## DIRECTIONS FOR THIS TASK
Work through the data and report how many lines include the string "your", giving the number alone.

## DATA TO USE
********

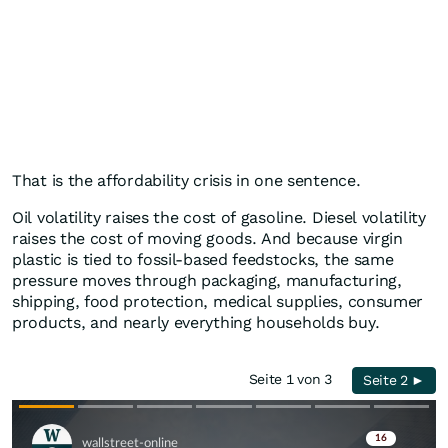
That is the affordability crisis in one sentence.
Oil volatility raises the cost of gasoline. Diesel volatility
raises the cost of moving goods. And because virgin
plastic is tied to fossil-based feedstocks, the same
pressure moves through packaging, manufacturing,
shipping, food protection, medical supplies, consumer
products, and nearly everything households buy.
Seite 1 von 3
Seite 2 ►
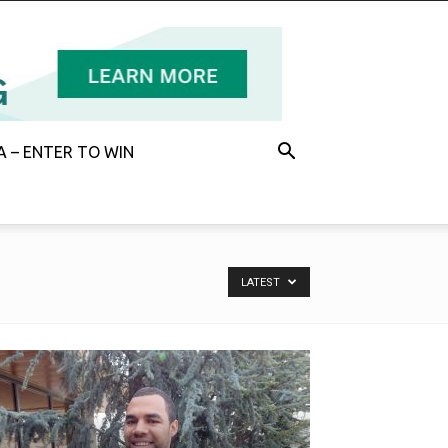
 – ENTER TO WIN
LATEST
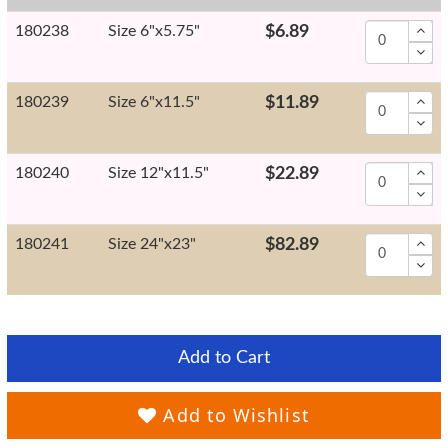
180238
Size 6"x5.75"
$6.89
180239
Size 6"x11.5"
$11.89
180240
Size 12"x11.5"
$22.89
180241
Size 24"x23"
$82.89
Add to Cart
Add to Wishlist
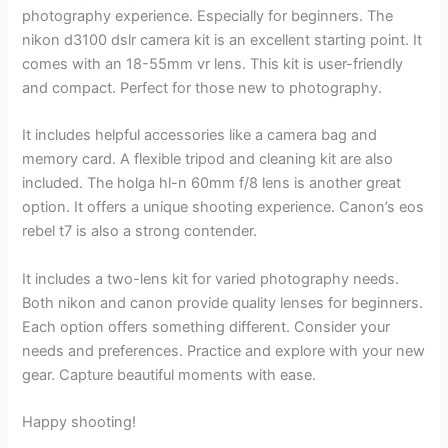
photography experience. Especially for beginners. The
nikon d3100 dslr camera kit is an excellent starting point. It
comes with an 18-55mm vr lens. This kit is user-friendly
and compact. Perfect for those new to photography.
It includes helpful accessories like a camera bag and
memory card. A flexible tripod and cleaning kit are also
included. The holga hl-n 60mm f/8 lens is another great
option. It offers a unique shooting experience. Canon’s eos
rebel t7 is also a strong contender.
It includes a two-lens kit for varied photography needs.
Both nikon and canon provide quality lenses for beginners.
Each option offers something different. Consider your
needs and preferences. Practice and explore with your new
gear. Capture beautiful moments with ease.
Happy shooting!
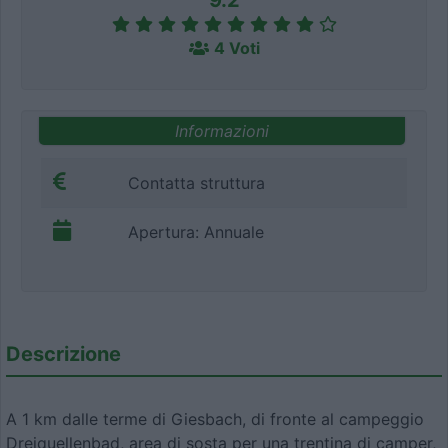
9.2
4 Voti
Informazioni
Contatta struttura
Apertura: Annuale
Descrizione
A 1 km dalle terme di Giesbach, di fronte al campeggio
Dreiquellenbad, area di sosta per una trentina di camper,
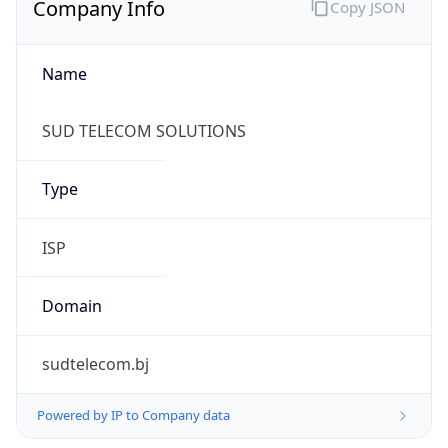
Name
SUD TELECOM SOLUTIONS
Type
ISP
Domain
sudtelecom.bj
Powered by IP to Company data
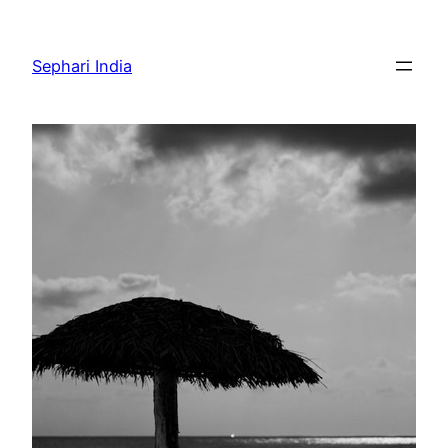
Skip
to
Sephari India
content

********

## RESPONSE
2